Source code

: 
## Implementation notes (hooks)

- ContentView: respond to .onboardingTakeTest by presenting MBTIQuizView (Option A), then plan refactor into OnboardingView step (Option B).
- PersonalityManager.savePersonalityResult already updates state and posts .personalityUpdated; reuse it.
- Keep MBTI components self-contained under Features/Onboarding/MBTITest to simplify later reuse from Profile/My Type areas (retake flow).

* * *

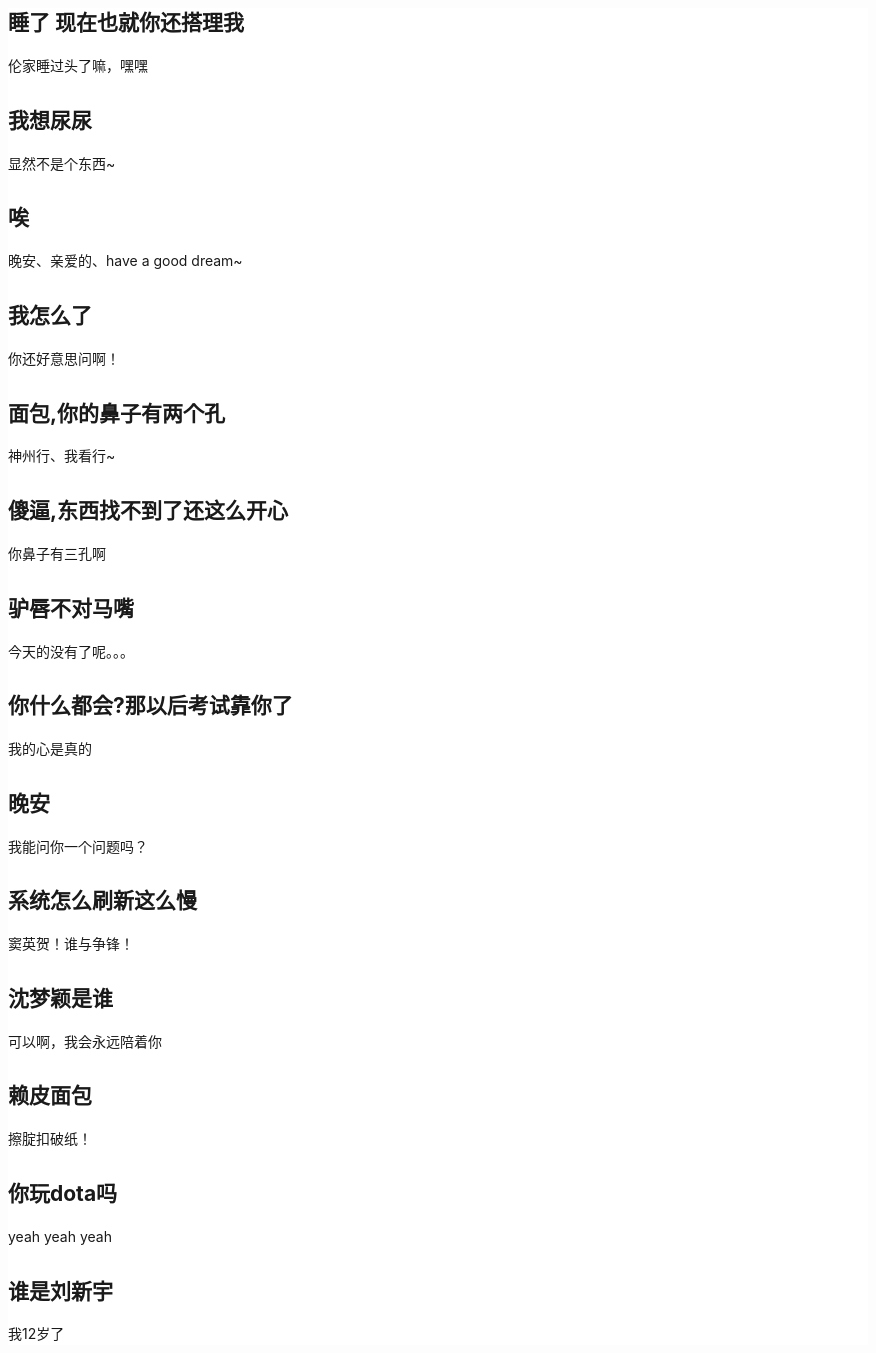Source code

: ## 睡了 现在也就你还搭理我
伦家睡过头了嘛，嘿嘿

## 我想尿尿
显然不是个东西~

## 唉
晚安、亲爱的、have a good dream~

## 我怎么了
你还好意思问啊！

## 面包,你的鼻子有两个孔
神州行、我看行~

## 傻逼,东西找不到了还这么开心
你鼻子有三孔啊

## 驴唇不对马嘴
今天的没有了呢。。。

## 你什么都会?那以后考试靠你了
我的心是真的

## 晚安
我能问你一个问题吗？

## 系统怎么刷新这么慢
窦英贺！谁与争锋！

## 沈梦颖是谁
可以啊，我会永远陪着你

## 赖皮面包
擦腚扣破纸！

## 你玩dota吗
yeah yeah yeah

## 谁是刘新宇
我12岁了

What you will do -> Check each line of the material above for "reuse" and say how many lines contain it, giving the number alone.

Result of the task -> 2